From October 1967 to April 1968 she participated in Operation Deep Freeze 1968. From October 1968 to April 1969 she participated in Operation Deep Freeze 1969. From November 1969 to April 1970 she participated in Operation Deep Freeze 1970 and her accompanying icebreaker USCGC Edisto (WAGB-284) was disabled. From November 1970 to April 1971 she participated in Operation Deep Freeze 1971 and again her accompanying icebreaker USCGC Staten Island (WAGB-278) was disabled. From August to September 1971 she conducted an oceanographic survey along the Alaska North Slope. From February to March 1972 she conducted a scientific survey in Cook Inlet, Alaska. From November 1972 to April 1973 she participated in Operation Deep Freeze 1973. From June to July 1973 she conducted oceanographic research in Alaskan waters. From November 1974 to April 1975 she participated in Operation Deep Freeze 1975. From 13 November 1975 to 26 February 1976 she participated in Operation Deep Freeze 1976. From July to September 1976 she deployed to the Arctic. From 9 November 1976 to 7 April 1977 she participated in Operation Deep Freeze 1977. During that deployment in December 1976, she carried out numerous search-and-rescue missions at Wellington, New Zealand, following a torrential downpour. From 9 July 1977 to 8 September 1977 she undertook a cruise to the Arctic Ocean, during which time her crew constructed several radar navigation towers along the north coast of Alaska and conducted gravity surveys of the Arctic Ocean. From 20 November 1977 to 1 April 1978 she participated in Operation Deep Freeze 1978. From mid-1977 to 9 May 1978 she was stationed at Naval Supply Center Oakland in Oakland, California and used for icebreaking.

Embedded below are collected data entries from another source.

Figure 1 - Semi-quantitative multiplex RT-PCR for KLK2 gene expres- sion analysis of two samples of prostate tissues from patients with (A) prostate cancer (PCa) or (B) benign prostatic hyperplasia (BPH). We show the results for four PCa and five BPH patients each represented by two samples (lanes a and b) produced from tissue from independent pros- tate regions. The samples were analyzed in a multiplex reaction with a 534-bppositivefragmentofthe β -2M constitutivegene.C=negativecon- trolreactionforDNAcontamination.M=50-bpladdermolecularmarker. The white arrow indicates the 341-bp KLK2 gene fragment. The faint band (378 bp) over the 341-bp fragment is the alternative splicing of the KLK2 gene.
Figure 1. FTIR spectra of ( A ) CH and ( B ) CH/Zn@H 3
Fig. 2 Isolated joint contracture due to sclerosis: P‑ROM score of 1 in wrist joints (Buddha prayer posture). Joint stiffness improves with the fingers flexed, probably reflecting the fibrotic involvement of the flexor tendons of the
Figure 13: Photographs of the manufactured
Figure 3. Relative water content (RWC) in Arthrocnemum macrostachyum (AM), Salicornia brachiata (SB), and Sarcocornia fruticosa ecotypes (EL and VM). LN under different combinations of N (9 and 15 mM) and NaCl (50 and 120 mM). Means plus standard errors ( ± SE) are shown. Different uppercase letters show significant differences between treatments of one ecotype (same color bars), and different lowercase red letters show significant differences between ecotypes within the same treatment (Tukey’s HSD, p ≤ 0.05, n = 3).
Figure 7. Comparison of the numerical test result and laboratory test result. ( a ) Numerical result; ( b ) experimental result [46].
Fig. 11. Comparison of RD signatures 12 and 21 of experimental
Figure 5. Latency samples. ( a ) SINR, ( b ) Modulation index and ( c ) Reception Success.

===Decommissioning and sale===
She was decommissioned on 9 May 1978. An excerpt from a Maritime Administration letter dated 21 November 1995 indicates her ultimate fate:

The Maritime Administration sold the vessel by auction under PD-X-1033 dtd. 17 August 1980. The vessel was awarded to Levin Metals Corporation, San Jose, California on 7 October 1980, under contract No. MA-9868 for $261,000.00 The "Burton Island" was scrapped as of 28 April 1982.